Alors qu’historiquement, les métiers du chiffre étaient reconnus comme stables, la profession connaît actuellement un phénomène de turnover, si bien que deux tiers des dirigeants financiers déclarent rencontrer des difficultés pour les embauches.

Le déséquilibre existant entre l’offre et la demande en matière RH mène parfois à une surenchère salariale sur les postes concernés. L’enjeu principal pour les directions financières est alors d’attirer mais également de fidéliser les talents.

« Dans un marché où le spectre du chômage effraie moins, les employés les plus audacieux n’ont plus peur de démissionner. Les départs à l’initiative du salarié ont tendance à augmenter, même pour des postes traditionnellement épargnés par ce type de turnover. La guerre des talents est donc plus présente que jamais » explique Mikaël Deiller, Directeur de la division Finance chez Michael Page.

Importance croissante des soft skills

Autre point notable : les changements rapides au sein des organisations ont modifié les attentes en matière de compétences.
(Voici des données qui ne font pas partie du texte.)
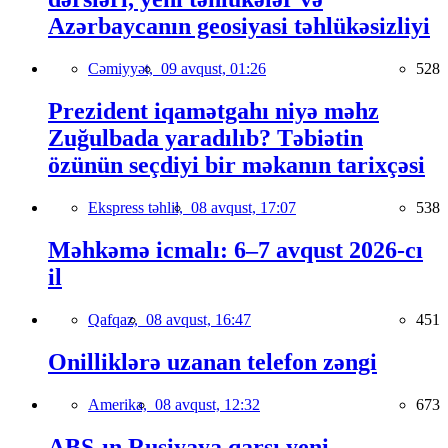
Azərbaycanın geosiyasi təhlükəsizliyi
Cəmiyyət,
09 avqust, 01:26
528
Prezident iqamətgahı niyə məhz
Zuğulbada yaradılıb? Təbiətin
özünün seçdiyi bir məkanın tarixçəsi
Ekspress təhlil,
08 avqust, 17:07
538
Məhkəmə icmalı: 6–7 avqust 2026-cı
il
Qafqaz,
08 avqust, 16:47
451
Onilliklərə uzanan telefon zəngi
Amerika,
08 avqust, 12:32
673
ABŞ-ın Rusiyaya qarşı yeni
Notamment, la digitalisation des outils nécessite une appétence renforcée pour les systèmes d’information et une plus grande faculté à faire évoluer ses pratiques.

Les attentes sont également plus fortes en matière d’autonomie et de proactivité. L’heure est à la coopération et à une gestion transverse des projets. Dans ce contexte, les qualités comportementales – les fameuses soft skills – n’ont jamais autant été mises en exergue par rapport aux compétences proprement techniques des financiers.